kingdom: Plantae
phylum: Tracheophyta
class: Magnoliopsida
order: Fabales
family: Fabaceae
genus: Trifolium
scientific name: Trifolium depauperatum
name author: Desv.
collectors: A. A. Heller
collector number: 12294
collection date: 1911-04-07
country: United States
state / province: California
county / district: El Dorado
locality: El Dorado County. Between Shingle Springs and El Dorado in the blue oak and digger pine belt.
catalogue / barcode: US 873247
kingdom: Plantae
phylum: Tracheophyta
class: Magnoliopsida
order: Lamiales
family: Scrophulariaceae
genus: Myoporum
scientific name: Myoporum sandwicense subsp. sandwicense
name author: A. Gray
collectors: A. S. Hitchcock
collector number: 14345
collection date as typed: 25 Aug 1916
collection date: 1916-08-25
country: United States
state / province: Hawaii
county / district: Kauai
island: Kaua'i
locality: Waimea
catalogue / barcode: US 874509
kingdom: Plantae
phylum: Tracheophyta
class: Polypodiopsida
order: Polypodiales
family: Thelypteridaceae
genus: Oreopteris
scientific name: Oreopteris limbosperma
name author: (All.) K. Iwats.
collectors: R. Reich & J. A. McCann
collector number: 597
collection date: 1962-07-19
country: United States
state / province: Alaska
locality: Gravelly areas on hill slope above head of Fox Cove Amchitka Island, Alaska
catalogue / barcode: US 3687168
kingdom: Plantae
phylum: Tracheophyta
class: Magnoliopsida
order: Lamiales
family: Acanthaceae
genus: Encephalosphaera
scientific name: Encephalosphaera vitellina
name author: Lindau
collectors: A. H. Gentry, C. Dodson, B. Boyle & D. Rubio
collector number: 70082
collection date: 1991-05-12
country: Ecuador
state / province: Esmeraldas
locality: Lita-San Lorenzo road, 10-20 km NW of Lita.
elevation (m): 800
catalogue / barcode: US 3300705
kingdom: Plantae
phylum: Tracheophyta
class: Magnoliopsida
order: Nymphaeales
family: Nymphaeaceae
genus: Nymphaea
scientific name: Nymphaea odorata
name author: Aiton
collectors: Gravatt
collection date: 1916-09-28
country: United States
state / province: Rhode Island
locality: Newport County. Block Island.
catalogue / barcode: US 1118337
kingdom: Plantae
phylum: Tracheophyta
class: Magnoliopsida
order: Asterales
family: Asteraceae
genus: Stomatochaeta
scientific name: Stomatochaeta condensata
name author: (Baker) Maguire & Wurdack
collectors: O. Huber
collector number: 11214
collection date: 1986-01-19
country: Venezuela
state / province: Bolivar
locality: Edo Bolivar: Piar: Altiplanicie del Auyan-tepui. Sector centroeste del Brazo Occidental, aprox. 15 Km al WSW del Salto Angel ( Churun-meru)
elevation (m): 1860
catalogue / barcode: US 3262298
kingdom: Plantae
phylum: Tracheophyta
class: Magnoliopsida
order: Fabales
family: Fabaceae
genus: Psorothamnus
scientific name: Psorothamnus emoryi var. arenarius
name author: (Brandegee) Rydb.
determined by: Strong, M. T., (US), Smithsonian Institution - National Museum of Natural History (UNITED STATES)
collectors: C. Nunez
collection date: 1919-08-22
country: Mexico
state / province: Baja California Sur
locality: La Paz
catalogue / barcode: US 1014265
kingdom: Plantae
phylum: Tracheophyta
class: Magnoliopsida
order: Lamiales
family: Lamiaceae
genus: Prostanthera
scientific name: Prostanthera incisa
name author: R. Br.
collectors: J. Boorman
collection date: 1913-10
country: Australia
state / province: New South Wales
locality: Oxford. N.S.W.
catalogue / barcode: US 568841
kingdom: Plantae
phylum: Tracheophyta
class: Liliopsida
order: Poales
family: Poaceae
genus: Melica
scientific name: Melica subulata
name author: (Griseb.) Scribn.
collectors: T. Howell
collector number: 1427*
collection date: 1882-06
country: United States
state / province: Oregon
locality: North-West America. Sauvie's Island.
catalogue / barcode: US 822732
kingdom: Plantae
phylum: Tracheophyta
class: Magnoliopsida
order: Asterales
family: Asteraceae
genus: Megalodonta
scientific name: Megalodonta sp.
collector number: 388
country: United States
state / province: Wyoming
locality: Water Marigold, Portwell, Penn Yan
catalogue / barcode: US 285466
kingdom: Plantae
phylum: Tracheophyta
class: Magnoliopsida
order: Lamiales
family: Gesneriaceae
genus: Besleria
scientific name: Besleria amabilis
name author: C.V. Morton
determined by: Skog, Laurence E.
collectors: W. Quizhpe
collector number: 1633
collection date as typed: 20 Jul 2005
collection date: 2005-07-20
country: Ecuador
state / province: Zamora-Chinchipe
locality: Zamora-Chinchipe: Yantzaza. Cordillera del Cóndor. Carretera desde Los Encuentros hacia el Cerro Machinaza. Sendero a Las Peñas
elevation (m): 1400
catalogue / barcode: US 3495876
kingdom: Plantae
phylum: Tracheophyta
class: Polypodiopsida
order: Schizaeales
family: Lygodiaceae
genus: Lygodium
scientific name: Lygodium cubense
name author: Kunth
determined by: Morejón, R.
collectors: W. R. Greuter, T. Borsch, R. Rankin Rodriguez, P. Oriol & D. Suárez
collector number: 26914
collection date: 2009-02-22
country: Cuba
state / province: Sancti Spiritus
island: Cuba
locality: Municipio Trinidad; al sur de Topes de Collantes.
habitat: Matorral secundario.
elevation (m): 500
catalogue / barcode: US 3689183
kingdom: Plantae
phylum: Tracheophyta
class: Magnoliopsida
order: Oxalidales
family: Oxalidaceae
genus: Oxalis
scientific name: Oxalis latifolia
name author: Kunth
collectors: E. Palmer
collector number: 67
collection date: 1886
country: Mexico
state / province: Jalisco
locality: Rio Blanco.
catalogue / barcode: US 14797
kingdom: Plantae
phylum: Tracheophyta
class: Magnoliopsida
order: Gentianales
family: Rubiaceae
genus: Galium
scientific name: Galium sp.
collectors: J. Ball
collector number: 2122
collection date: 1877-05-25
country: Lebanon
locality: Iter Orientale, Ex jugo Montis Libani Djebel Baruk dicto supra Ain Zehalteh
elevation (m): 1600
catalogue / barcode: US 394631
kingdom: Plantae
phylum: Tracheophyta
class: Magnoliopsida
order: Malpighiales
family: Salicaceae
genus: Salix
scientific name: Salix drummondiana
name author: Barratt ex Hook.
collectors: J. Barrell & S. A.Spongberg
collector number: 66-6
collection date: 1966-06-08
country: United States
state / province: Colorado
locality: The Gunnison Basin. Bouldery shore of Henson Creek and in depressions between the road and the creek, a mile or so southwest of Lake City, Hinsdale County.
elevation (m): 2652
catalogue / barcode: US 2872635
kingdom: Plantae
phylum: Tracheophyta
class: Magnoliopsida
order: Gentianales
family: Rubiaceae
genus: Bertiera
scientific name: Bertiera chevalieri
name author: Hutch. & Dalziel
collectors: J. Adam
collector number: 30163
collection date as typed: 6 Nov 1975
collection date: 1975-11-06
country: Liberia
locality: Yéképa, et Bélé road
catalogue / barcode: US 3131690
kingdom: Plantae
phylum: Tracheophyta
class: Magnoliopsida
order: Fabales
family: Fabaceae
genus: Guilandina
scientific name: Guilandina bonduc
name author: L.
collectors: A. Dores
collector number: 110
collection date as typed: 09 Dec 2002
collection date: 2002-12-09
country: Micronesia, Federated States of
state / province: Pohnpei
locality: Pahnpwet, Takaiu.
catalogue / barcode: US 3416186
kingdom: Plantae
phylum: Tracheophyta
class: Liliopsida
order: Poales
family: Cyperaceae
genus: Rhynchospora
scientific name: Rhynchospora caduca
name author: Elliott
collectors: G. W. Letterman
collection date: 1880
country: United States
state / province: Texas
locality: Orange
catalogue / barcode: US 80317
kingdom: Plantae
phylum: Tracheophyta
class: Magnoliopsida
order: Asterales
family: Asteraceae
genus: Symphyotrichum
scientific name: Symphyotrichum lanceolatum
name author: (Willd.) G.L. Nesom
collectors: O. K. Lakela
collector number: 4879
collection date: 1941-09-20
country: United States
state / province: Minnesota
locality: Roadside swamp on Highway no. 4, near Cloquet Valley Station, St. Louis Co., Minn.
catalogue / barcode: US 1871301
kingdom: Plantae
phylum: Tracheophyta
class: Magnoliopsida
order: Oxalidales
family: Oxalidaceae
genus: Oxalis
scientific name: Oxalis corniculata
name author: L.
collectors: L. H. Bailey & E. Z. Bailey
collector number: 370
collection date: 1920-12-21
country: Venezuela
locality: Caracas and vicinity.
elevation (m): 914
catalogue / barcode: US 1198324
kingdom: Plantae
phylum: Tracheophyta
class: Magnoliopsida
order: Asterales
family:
□ □ □ □
→ Task to complete
Reproduce word for word the part of the records that starts at the line containing "collector number: 110" and runs through the final line of the records.

→ Finished task
collector number: 110
collection date as typed: 09 Dec 2002
collection date: 2002-12-09
country: Micronesia, Federated States of
state / province: Pohnpei
locality: Pahnpwet, Takaiu.
catalogue / barcode: US 3416186
kingdom: Plantae
phylum: Tracheophyta
class: Liliopsida
order: Poales
family: Cyperaceae
genus: Rhynchospora
scientific name: Rhynchospora caduca
name author: Elliott
collectors: G. W. Letterman
collection date: 1880
country: United States
state / province: Texas
locality: Orange
catalogue / barcode: US 80317
kingdom: Plantae
phylum: Tracheophyta
class: Magnoliopsida
order: Asterales
family: Asteraceae
genus: Symphyotrichum
scientific name: Symphyotrichum lanceolatum
name author: (Willd.) G.L. Nesom
collectors: O. K. Lakela
collector number: 4879
collection date: 1941-09-20
country: United States
state / province: Minnesota
locality: Roadside swamp on Highway no. 4, near Cloquet Valley Station, St. Louis Co., Minn.
catalogue / barcode: US 1871301
kingdom: Plantae
phylum: Tracheophyta
class: Magnoliopsida
order: Oxalidales
family: Oxalidaceae
genus: Oxalis
scientific name: Oxalis corniculata
name author: L.
collectors: L. H. Bailey & E. Z. Bailey
collector number: 370
collection date: 1920-12-21
country: Venezuela
locality: Caracas and vicinity.
elevation (m): 914
catalogue / barcode: US 1198324
kingdom: Plantae
phylum: Tracheophyta
class: Magnoliopsida
order: Asterales
family:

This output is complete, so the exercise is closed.